### WHAT YOU WILL DO
Repeat every record below, word for word.

### EXERCISE MATERIALS
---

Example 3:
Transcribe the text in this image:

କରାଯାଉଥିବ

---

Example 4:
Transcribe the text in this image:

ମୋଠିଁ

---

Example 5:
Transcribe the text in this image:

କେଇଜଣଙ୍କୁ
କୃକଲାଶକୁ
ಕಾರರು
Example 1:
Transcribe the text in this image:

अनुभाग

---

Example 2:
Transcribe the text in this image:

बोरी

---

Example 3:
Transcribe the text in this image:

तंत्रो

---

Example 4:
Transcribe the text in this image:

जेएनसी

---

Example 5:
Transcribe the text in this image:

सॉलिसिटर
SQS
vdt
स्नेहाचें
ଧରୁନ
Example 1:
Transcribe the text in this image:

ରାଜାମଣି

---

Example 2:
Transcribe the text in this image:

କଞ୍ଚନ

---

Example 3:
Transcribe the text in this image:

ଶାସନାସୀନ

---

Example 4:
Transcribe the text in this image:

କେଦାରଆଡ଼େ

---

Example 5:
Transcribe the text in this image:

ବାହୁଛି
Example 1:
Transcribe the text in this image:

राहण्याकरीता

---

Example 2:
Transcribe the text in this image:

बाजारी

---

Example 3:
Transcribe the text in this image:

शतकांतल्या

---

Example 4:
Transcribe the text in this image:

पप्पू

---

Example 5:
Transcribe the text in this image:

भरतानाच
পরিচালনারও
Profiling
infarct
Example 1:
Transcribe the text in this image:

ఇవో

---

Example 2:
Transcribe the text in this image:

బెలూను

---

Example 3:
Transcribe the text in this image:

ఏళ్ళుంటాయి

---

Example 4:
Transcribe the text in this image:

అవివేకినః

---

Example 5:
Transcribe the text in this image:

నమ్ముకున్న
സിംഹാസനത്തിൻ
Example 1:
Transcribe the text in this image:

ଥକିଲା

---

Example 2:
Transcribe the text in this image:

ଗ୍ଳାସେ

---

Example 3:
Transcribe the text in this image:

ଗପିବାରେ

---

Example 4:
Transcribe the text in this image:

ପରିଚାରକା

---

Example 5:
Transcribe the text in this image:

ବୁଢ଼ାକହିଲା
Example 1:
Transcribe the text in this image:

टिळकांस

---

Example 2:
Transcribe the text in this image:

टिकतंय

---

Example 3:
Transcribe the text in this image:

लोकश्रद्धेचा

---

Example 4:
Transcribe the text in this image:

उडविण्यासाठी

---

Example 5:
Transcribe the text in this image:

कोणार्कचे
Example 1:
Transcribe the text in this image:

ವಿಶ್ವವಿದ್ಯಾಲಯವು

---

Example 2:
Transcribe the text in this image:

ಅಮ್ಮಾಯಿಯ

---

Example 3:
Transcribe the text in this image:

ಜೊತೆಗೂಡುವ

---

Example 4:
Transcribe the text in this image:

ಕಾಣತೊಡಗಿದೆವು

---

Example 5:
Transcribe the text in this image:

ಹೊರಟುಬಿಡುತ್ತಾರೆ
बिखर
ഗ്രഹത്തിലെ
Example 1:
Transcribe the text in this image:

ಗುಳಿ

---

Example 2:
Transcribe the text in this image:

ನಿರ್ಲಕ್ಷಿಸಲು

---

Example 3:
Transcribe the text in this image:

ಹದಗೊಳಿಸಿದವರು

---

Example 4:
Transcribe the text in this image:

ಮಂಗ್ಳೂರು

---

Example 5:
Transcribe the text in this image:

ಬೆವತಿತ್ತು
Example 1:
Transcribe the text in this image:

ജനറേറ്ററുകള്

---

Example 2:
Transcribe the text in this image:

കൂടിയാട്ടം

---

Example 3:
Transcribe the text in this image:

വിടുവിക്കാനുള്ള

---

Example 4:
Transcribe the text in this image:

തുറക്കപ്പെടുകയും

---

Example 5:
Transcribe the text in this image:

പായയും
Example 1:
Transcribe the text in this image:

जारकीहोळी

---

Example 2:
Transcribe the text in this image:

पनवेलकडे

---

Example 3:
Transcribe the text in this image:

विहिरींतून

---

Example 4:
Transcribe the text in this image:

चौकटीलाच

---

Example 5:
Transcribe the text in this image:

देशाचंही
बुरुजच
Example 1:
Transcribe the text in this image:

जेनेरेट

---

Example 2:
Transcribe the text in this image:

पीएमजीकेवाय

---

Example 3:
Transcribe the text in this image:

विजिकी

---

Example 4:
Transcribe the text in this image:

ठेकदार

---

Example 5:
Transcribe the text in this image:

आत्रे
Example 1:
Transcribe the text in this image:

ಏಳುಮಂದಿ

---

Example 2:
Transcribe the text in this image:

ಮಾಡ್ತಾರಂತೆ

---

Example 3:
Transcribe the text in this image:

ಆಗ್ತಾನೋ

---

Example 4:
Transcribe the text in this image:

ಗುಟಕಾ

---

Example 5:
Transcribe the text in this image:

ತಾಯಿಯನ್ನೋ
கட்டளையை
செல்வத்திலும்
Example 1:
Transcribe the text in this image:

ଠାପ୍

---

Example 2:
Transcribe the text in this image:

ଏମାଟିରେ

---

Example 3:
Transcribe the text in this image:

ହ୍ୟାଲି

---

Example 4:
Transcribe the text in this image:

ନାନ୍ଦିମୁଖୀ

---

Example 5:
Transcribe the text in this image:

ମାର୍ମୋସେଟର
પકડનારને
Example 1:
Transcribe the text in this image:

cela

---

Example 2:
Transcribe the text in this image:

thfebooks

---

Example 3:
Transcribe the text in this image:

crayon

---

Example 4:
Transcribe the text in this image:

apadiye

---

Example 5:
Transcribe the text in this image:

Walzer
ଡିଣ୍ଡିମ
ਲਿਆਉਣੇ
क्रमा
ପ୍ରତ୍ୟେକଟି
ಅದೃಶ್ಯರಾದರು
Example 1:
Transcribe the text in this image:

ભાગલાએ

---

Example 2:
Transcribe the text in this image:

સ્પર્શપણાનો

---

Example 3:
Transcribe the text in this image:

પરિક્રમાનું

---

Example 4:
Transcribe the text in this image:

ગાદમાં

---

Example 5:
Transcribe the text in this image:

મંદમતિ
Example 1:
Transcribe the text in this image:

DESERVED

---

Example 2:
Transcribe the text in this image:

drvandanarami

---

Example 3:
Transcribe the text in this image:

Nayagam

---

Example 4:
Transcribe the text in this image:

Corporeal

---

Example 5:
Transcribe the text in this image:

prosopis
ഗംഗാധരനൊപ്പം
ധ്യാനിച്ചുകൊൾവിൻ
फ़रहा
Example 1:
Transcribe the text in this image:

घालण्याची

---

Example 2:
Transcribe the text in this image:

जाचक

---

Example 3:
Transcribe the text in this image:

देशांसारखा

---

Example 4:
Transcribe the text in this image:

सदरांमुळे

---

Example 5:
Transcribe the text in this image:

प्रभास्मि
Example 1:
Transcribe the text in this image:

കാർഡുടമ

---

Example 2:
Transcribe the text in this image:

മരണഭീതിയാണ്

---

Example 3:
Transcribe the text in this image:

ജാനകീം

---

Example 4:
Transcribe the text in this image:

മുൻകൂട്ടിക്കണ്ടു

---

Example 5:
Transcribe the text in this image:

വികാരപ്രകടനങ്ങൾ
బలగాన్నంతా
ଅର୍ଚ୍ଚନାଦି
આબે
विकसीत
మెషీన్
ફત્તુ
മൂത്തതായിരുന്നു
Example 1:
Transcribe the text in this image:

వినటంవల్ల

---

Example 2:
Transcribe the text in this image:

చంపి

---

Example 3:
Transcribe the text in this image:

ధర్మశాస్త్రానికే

### RESULT BELOW
---

Example 3:
Transcribe the text in this image:

କରାଯାଉଥିବ

---

Example 4:
Transcribe the text in this image:

ମୋଠିଁ

---

Example 5:
Transcribe the text in this image:

କେଇଜଣଙ୍କୁ
କୃକଲାଶକୁ
ಕಾರರು
Example 1:
Transcribe the text in this image:

अनुभाग

---

Example 2:
Transcribe the text in this image:

बोरी

---

Example 3:
Transcribe the text in this image:

तंत्रो

---

Example 4:
Transcribe the text in this image:

जेएनसी

---

Example 5:
Transcribe the text in this image:

सॉलिसिटर
SQS
vdt
स्नेहाचें
ଧରୁନ
Example 1:
Transcribe the text in this image:

ରାଜାମଣି

---

Example 2:
Transcribe the text in this image:

କଞ୍ଚନ

---

Example 3:
Transcribe the text in this image:

ଶାସନାସୀନ

---

Example 4:
Transcribe the text in this image:

କେଦାରଆଡ଼େ

---

Example 5:
Transcribe the text in this image:

ବାହୁଛି
Example 1:
Transcribe the text in this image:

राहण्याकरीता

---

Example 2:
Transcribe the text in this image:

बाजारी

---

Example 3:
Transcribe the text in this image:

शतकांतल्या

---

Example 4:
Transcribe the text in this image:

पप्पू

---

Example 5:
Transcribe the text in this image:

भरतानाच
পরিচালনারও
Profiling
infarct
Example 1:
Transcribe the text in this image:

ఇవో

---

Example 2:
Transcribe the text in this image:

బెలూను

---

Example 3:
Transcribe the text in this image:

ఏళ్ళుంటాయి

---

Example 4:
Transcribe the text in this image:

అవివేకినః

---

Example 5:
Transcribe the text in this image:

నమ్ముకున్న
സിംഹാസനത്തിൻ
Example 1:
Transcribe the text in this image:

ଥକିଲା

---

Example 2:
Transcribe the text in this image:

ଗ୍ଳାସେ

---

Example 3:
Transcribe the text in this image:

ଗପିବାରେ

---

Example 4:
Transcribe the text in this image:

ପରିଚାରକା

---

Example 5:
Transcribe the text in this image:

ବୁଢ଼ାକହିଲା
Example 1:
Transcribe the text in this image:

टिळकांस

---

Example 2:
Transcribe the text in this image:

टिकतंय

---

Example 3:
Transcribe the text in this image:

लोकश्रद्धेचा

---

Example 4:
Transcribe the text in this image:

उडविण्यासाठी

---

Example 5:
Transcribe the text in this image:

कोणार्कचे
Example 1:
Transcribe the text in this image:

ವಿಶ್ವವಿದ್ಯಾಲಯವು

---

Example 2:
Transcribe the text in this image:

ಅಮ್ಮಾಯಿಯ

---

Example 3:
Transcribe the text in this image:

ಜೊತೆಗೂಡುವ

---

Example 4:
Transcribe the text in this image:

ಕಾಣತೊಡಗಿದೆವು

---

Example 5:
Transcribe the text in this image:

ಹೊರಟುಬಿಡುತ್ತಾರೆ
बिखर
ഗ്രഹത്തിലെ
Example 1:
Transcribe the text in this image:

ಗುಳಿ

---

Example 2:
Transcribe the text in this image:

ನಿರ್ಲಕ್ಷಿಸಲು

---

Example 3:
Transcribe the text in this image:

ಹದಗೊಳಿಸಿದವರು

---

Example 4:
Transcribe the text in this image:

ಮಂಗ್ಳೂರು

---

Example 5:
Transcribe the text in this image:

ಬೆವತಿತ್ತು
Example 1:
Transcribe the text in this image:

ജനറേറ്ററുകള്

---

Example 2:
Transcribe the text in this image:

കൂടിയാട്ടം

---

Example 3:
Transcribe the text in this image:

വിടുവിക്കാനുള്ള

---

Example 4:
Transcribe the text in this image:

തുറക്കപ്പെടുകയും

---

Example 5:
Transcribe the text in this image:

പായയും
Example 1:
Transcribe the text in this image:

जारकीहोळी

---

Example 2:
Transcribe the text in this image:

पनवेलकडे

---

Example 3:
Transcribe the text in this image:

विहिरींतून

---

Example 4:
Transcribe the text in this image:

चौकटीलाच

---

Example 5:
Transcribe the text in this image:

देशाचंही
बुरुजच
Example 1:
Transcribe the text in this image:

जेनेरेट

---

Example 2:
Transcribe the text in this image:

पीएमजीकेवाय

---

Example 3:
Transcribe the text in this image:

विजिकी

---

Example 4:
Transcribe the text in this image:

ठेकदार

---

Example 5:
Transcribe the text in this image:

आत्रे
Example 1:
Transcribe the text in this image:

ಏಳುಮಂದಿ

---

Example 2:
Transcribe the text in this image:

ಮಾಡ್ತಾರಂತೆ

---

Example 3:
Transcribe the text in this image:

ಆಗ್ತಾನೋ

---

Example 4:
Transcribe the text in this image:

ಗುಟಕಾ

---

Example 5:
Transcribe the text in this image:

ತಾಯಿಯನ್ನೋ
கட்டளையை
செல்வத்திலும்
Example 1:
Transcribe the text in this image:

ଠାପ୍

---

Example 2:
Transcribe the text in this image:

ଏମାଟିରେ

---

Example 3:
Transcribe the text in this image:

ହ୍ୟାଲି

---

Example 4:
Transcribe the text in this image:

ନାନ୍ଦିମୁଖୀ

---

Example 5:
Transcribe the text in this image:

ମାର୍ମୋସେଟର
પકડનારને
Example 1:
Transcribe the text in this image:

cela

---

Example 2:
Transcribe the text in this image:

thfebooks

---

Example 3:
Transcribe the text in this image:

crayon

---

Example 4:
Transcribe the text in this image:

apadiye

---

Example 5:
Transcribe the text in this image:

Walzer
ଡିଣ୍ଡିମ
ਲਿਆਉਣੇ
क्रमा
ପ୍ରତ୍ୟେକଟି
ಅದೃಶ್ಯರಾದರು
Example 1:
Transcribe the text in this image:

ભાગલાએ

---

Example 2:
Transcribe the text in this image:

સ્પર્શપણાનો

---

Example 3:
Transcribe the text in this image:

પરિક્રમાનું

---

Example 4:
Transcribe the text in this image:

ગાદમાં

---

Example 5:
Transcribe the text in this image:

મંદમતિ
Example 1:
Transcribe the text in this image:

DESERVED

---

Example 2:
Transcribe the text in this image:

drvandanarami

---

Example 3:
Transcribe the text in this image:

Nayagam

---

Example 4:
Transcribe the text in this image:

Corporeal

---

Example 5:
Transcribe the text in this image:

prosopis
ഗംഗാധരനൊപ്പം
ധ്യാനിച്ചുകൊൾവിൻ
फ़रहा
Example 1:
Transcribe the text in this image:

घालण्याची

---

Example 2:
Transcribe the text in this image:

जाचक

---

Example 3:
Transcribe the text in this image:

देशांसारखा

---

Example 4:
Transcribe the text in this image:

सदरांमुळे

---

Example 5:
Transcribe the text in this image:

प्रभास्मि
Example 1:
Transcribe the text in this image:

കാർഡുടമ

---

Example 2:
Transcribe the text in this image:

മരണഭീതിയാണ്

---

Example 3:
Transcribe the text in this image:

ജാനകീം

---

Example 4:
Transcribe the text in this image:

മുൻകൂട്ടിക്കണ്ടു

---

Example 5:
Transcribe the text in this image:

വികാരപ്രകടനങ്ങൾ
బలగాన్నంతా
ଅର୍ଚ୍ଚନାଦି
આબે
विकसीत
మెషీన్
ફત્તુ
മൂത്തതായിരുന്നു
Example 1:
Transcribe the text in this image:

వినటంవల్ల

---

Example 2:
Transcribe the text in this image:

చంపి

---

Example 3:
Transcribe the text in this image:

ధర్మశాస్త్రానికే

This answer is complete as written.